- _CONSIGNE_
Veuillez recopier fidèlement le passage de l'article sur la restructuration de la Faculté des Arts, depuis « Perte d’expertise » jusqu'à « spécialisée entre eux. » inclus.

- _EXTRAIT DU DOCUMENT_
§
Étudiants et employés de la Faculté des Arts étaient conviés le mercredi 22 janvier à une soirée d’information de type « Town Hall » dans le but de répondre aux inquiétudes de la communauté concernant le projet People, Processes and Partnerships (PPP), soit la restructuration administrative des départements de la Faculté. Le doyen, Christopher Manfredi, et les vices-doyennes, Gillian Lane-Mercier et Lucyna Lach, se sont présentés devant les membres de la communauté universitaire à l’invitation de l’Association étudiante de la Faculté des Arts (AÉFA) et ont engagé un dialogue avec la trentaine de personnes présentes pour l’occasion.
Bien que le projet de restructuration des départements de la Faculté des Arts soit dans l’air depuis novembre 2012, la distraction provoquée par le printemps étudiant ainsi qu’une sérieuse mobilisation des employés et des étudiants ont contribué à retarder le projet et à en altérer considérablement le contenu.
Rappelons qu’en vertu des coupures budgétaires qui ont affecté l’Université au cours des derniers mois, l’administration s’est vue contrainte de ne réengager qu’un employé pour deux départs à la retraite. En conséquence, l’administration de la Faculté des Arts doit composer avec un effectif réduit. Ces départs à la retraite ont aussi causé des pénuries de personnel dont l’ampleur varie d’un département à l’autre, ce qui a pour effet d’augmenter indûment la charge de travail des employés de certains départements.
Pour illustrer cette problématique, Christopher Manfredi a affirmé aux personnes présentes à la rencontre que depuis les derniers départs à la retraite, le ratio employé/étudiant est maintenant à un employé pour 250 étudiants au département d’économie, tandis que, à titre d’exemple, celui du département d’études juives est actuellement d’un employé pour 58 étudiants. Selon le doyen, c’est entre autres pour pallier à cette situation inéquitable que l’administration a entrepris cette restructuration départementale.
Perte d’expertise
Or, la mise en place de cette restructuration nécessite de certains employés qu’ils travaillent au sein de différents départements à la fois. Lors de la consultation, une employée du département de philosophie a tenu à exprimer ses inquiétudes face à cette situation, insistant sur le fait que les employés de chaque département de la Faculté des Arts ont acquis, au fil du temps, une expertise spécialisée par rapport à leur département, à sa culture institutionnelle et aux besoins particuliers de ses étudiants. Le doyen Manfredi a répondu à cette intervenante que les employés seront parfaitement en mesure de se transmettre cette expertise spécialisée entre eux.
§
- _DONNÉES FOURNIES_

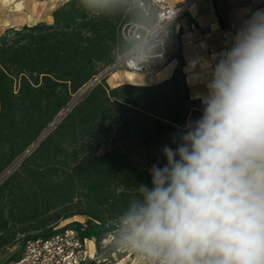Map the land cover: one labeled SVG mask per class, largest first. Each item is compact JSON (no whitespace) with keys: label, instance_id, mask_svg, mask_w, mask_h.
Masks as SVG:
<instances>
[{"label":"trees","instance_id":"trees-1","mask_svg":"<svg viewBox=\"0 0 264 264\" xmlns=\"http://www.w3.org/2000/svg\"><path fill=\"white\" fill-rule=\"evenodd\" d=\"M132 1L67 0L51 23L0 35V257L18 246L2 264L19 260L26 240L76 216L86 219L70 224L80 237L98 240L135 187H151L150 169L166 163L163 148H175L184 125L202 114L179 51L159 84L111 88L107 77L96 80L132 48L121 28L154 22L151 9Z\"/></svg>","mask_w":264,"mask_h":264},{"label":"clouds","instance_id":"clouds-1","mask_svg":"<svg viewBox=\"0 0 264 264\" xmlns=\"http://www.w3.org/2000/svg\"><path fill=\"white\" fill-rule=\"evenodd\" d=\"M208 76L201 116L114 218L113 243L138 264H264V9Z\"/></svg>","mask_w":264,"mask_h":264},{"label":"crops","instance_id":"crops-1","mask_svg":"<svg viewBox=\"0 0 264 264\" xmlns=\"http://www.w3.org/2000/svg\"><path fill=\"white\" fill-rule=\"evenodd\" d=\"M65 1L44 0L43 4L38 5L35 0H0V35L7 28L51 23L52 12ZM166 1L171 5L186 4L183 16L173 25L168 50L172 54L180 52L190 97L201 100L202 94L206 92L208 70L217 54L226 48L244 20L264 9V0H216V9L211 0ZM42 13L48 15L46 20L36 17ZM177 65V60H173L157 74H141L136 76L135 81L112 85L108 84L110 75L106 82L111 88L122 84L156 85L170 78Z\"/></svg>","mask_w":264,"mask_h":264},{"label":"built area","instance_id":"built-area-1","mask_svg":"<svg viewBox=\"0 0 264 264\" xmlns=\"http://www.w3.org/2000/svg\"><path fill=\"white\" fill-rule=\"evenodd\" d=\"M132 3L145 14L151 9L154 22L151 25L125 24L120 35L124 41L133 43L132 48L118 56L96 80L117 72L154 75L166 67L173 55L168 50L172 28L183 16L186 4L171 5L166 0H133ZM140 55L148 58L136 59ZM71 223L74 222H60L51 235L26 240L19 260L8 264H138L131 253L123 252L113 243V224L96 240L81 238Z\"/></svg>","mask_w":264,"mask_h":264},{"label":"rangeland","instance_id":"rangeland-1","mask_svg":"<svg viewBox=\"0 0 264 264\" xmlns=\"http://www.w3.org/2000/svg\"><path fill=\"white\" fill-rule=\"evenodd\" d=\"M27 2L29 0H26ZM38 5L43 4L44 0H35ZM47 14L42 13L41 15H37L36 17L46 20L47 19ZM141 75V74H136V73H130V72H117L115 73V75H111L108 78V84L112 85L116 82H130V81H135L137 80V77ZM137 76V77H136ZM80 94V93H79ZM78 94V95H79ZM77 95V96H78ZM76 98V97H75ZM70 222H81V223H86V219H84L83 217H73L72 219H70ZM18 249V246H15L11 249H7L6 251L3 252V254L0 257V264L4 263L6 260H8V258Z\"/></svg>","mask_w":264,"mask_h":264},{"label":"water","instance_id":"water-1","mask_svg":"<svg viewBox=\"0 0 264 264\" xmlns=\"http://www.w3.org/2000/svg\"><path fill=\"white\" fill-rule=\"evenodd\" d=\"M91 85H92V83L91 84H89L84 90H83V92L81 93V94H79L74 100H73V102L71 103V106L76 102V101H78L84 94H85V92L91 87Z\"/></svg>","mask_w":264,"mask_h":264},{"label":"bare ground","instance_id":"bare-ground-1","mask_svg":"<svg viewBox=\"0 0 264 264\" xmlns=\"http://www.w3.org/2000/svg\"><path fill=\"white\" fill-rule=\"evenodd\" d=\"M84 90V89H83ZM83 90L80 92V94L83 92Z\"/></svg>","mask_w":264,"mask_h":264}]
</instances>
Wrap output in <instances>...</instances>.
§
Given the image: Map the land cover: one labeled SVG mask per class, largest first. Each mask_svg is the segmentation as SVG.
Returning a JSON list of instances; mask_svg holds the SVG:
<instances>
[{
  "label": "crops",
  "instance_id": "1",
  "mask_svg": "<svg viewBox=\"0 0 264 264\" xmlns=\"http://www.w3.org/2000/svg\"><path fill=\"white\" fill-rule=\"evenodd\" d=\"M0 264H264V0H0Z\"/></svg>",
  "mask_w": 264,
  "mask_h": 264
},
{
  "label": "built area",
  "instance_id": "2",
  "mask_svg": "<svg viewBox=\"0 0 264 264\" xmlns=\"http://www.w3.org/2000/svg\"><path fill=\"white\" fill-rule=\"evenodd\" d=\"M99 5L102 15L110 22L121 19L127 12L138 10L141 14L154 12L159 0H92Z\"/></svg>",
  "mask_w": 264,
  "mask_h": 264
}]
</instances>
§
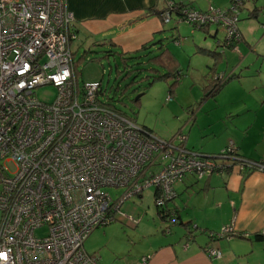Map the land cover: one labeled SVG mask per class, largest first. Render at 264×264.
§
- _CORRIGÉ_
Perte d’expertise
Or, la mise en place de cette restructuration nécessite de certains employés qu’ils travaillent au sein de différents départements à la fois. Lors de la consultation, une employée du département de philosophie a tenu à exprimer ses inquiétudes face à cette situation, insistant sur le fait que les employés de chaque département de la Faculté des Arts ont acquis, au fil du temps, une expertise spécialisée par rapport à leur département, à sa culture institutionnelle et aux besoins particuliers de ses étudiants. Le doyen Manfredi a répondu à cette intervenante que les employés seront parfaitement en mesure de se transmettre cette expertise spécialisée entre eux.